A bail-out was approved by President Bush, regulators scrambled to identify and shore up other vulnerable parts of the economy, and by the time Obama took office, we had slid into the worst recession in 75 years.
The near melt-down crushed Maine’s construction economy, among other sectors. But after a long, slow climb, the state’s and the country’s economies are humming along again.
We’re now seeing evidence of investor and banking activity, and consumer confidence, along the length of our coast. The Portland Press Herald reports that Maine’s hotels and restaurants landed $3.8 billion in revenue last year, a record. And developers, it seems, believe Portland still doesn’t have enough hotel rooms; nearly 300 more rooms will be available, if a couple of projects come to completion.
In Rockland, the buzz around town is about a bid by a waterfront business to reconfigure floats and docks to accommodate more boats, and about a proposal to create a federal anchorage area just inside the breakwater, triggering fears that the downtown will be overrun with passengers from large cruise ships.

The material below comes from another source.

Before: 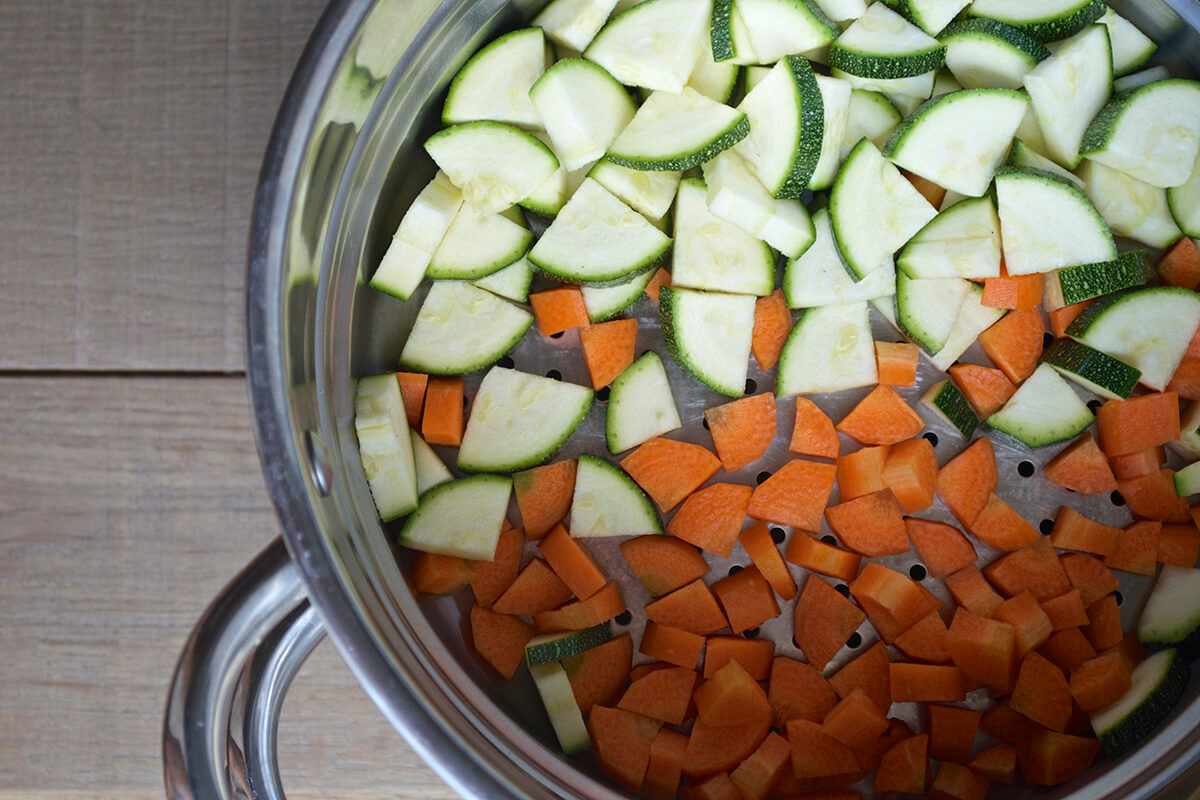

And speaking of cruise ships, Bar Harbor faces an important decision on its waterfront; voters will decide in June whether or not to purchase the area where the Nova Scotia ferry used to land. If purchased, it might be used by cruise ship launches, thereby freeing up the town landing. But residents also worry about the site encouraging more ships, and about traffic on Route 3, as the passengers would be shuttled into town.
In Boothbay Harbor, Paul Coulombe—who sold his vodka distillery for millions, then moved to town—has added to his land holdings by buying several hundred feet of shorefront, including an old motel. He’s asking the town to rezone the section of waterfront that includes his property to allow for more diverse uses, but residents worry that will threaten the traditional working waterfront.
In Belfast, a land-based salmon farm is being proposed, with a potential investment of $500 million. A similar project is planned for the former mill site in Bucksport.
In my nearly 35 years in Maine, I’ve seen these waves crash over our coast, then recede. Ideally, our community leaders should anticipate these developments and plan for them, but it’s hard to imagine the future. And that’s the problem with most of these community conundrums—zoning and other local ordinances fail to provide enough leverage to control or modify what’s being proposed.
Who do we want to be? That’s the question communities must answer. There’s little enthusiasm for rigorous planning and zoning during the economic slow-downs, but that’s when it’s best done. When a permitted use is proposed—a new hotel, marina, or fish farm—is not the time for a community to realize it doesn’t want it.
At the same time, we must recognize that we can’t put a lid on an expanding economy. We can’t put gates on Route 1 or blockades on shipping lanes. And we need to remember that economic activity blesses us with jobs and rising wages, with tax revenue for schools and infrastructure, and with a vitality that makes our communities magnets for more people.
Tom Groening is editor of The Working Waterfront.